Re: [sqlite] sqlite3_busy_timeout not avoiding "database is locked" errors with multi-threaded updates

2005-01-09 Thread Paul Dixon
Stephen C. Gilardi wrote:
Of course I could implement this in the application code, but I'd 
rather understand why sqlite isn't able to do this first. The sqlite 
source is unfamiliar territory, but I'll have a poke around and try 
to trace how the busy callback is used.

Based on following the discussions on the mailing list and on my own 
experience, I believe the correct answer is for you to implement the 
retry in your application code.  Sqlite is coded to return SQLITE_BUSY 
in cases where (in the current implementation) not doing so would lead 
to deadlock.  The retry logic internal to sqlite is located at a level 
such that it can't do the same kind of retrying that you can do from 
the application.

Adding retry handling to my application has cleared up the problem, but 
I still feel this belongs inside the library. If I tell SQLite I'm 
prepared to wait up to 10 seconds to get a lock, then the API should be 
doing it's hardest to honour that. I'm new on the list, but I've seen 
similar sentiments expressed in the archives -  would it be such a big 
deal if additional retry handling was added just "underneath" the main API?
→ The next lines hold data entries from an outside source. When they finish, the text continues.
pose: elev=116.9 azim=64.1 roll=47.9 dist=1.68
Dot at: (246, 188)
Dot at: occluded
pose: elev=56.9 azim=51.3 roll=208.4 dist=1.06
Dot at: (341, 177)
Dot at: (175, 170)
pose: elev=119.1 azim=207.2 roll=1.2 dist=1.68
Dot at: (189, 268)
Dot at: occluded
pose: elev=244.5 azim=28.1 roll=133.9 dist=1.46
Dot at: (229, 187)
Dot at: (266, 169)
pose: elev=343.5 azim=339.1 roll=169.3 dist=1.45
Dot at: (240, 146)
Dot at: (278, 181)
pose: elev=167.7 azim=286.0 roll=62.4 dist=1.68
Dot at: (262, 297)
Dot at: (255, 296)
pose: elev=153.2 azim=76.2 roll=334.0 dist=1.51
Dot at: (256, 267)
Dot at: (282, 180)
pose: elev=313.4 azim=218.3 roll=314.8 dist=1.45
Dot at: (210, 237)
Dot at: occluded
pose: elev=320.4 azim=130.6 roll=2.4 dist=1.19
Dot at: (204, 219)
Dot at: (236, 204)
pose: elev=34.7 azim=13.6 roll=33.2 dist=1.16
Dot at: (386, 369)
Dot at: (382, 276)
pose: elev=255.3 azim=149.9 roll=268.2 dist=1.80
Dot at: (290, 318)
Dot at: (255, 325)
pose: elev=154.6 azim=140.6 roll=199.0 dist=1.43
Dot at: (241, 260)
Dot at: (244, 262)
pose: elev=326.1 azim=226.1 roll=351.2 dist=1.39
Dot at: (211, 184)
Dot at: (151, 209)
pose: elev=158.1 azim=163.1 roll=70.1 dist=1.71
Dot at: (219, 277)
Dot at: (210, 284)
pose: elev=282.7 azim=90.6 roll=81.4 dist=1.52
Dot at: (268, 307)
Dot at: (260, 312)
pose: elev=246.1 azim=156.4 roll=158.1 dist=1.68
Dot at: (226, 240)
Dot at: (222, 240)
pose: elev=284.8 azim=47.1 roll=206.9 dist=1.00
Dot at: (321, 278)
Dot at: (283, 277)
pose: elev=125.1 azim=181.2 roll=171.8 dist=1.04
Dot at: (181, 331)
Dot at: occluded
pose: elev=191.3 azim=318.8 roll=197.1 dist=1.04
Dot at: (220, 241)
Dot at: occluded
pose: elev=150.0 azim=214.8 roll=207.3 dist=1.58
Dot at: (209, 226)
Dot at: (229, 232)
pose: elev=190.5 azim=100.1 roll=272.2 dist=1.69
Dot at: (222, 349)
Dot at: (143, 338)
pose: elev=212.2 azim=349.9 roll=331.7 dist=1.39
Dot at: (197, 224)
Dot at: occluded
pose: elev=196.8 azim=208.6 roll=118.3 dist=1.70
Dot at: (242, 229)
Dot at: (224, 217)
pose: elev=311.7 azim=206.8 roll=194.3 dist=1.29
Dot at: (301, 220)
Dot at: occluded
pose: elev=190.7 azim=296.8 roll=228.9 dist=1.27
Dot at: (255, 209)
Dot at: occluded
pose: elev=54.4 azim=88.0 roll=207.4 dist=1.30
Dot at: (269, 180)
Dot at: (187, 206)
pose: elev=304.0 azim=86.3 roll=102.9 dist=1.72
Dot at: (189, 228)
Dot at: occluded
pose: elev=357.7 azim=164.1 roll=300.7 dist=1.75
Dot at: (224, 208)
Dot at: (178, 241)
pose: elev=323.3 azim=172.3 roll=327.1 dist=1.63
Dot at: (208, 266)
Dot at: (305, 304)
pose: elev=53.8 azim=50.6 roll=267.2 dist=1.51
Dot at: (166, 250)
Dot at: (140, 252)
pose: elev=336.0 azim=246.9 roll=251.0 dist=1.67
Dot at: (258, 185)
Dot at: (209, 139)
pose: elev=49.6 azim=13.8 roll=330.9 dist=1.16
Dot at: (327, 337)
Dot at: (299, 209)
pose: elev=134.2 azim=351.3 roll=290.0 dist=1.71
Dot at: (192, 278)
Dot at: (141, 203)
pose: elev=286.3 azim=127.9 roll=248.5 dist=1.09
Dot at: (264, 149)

Don't get me wrong, I'm not griping here. It can be made to work as 
advertised without patching the source, I'm happy ;-)

I'm still tracing through the source to understand this deadlocking and 
busy handling issue better, but I had some interesting results from a 
test application. A pool of 3 threads attempted row inserts, sleeping 
for 1,2 or 3 seconds between inserts. When there was some contention, 
one of two things happened:

* in the minority of cases, SQLite would call the busy handler, and 
after a 1ms sleep, retried successfully.

* in the majority of cases, SQLite *never* calls the busy handler, 
immediate returning a busy code. My application level handler kicks in, 
but takes 15-30ms before SQLite handles the request. Interestingly, once 
SQLite successfully takes it, it generally calls the busy handler itself 
for another 8ms or so.

Anyway, thanks for all the suggestions and insights so far, very much 
appreciated!

Paul




Re: [sqlite] sqlite3_busy_timeout not avoiding "database is locked" errors with multi-threaded updates

2005-01-07 Thread Eli Burke
Paul Dixon wrote:
I'm having some problems with multi-threaded updates failing.
Multiple threads open their own sqlite connection with sqlite3_open()
and then call sqlite3_busy_timeout(handle, 3) to give a 30 second
timeout. These threads then perform some inserts on the same table, but
I get "database is locked" errors without the timeout being honoured.
I'm using sqlite 3.0.8 compiled for thread safety, running on Cygwin.
Any clues gratefully received while I try this on some other platforms...
This is a rather sticky problem that I am still struggling with. You 
will doubtless
get better long-term advice from others on the list, but I can tell you 
that the
best place to start from to get your program up and running is to wrap your
updates inside "BEGIN IMMEDIATE" or "BEGIN EXCLUSIVE" transaction
blocks. (there is an implied "BEGIN DEFERRED" transaction around every
sqlite_exec that does not already have a transaction active) Make sure 
you are
running Sqlite 3.08 or higher for this functionality.

An Immediate transaction locks the entire database so that only a single 
thread
can *write*, while still allowing Deferred transaction threads to read. 
Note
that reader threads may still get DB locked errors (SQLITE_BUSY) if the 
thread
with the Immediate transaction writes to a table and must be tolerant of 
this case.

An Exclusive transaction locks the entire db completely. All other 
threads trying
to start transactions will block, calling the busy handler, until the 
Exclusive
transaction is committed or rolled back. Again, deferred transactions 
may get
SQLITE_BUSY after the Exclusive lock is granted.

These transaction types were introduced in 3.08 to try and resolve some 
of the
problems people had with multi-threaded access. Unfortunately, they do 
not provide
enough granularity to lock single database tables. As a result, you are 
essentially
using a database-centric mutex to restrict access to a single write 
resource.

Detailed documentation is a bit scattered, but you can read the sections on:
Transaction syntax here: http://www.sqlite.org/lang.html#transaction
Locking and Concurrency: http://www.sqlite.org/lockingv3.html
And there are a number of previous threads on the mailing list on this 
topic.

I don't know if anyone will read all the way to the end of this or not, 
but can
anyone tell me if there is a way to determine via the API if a 
transaction is
already active or not for the current database handle?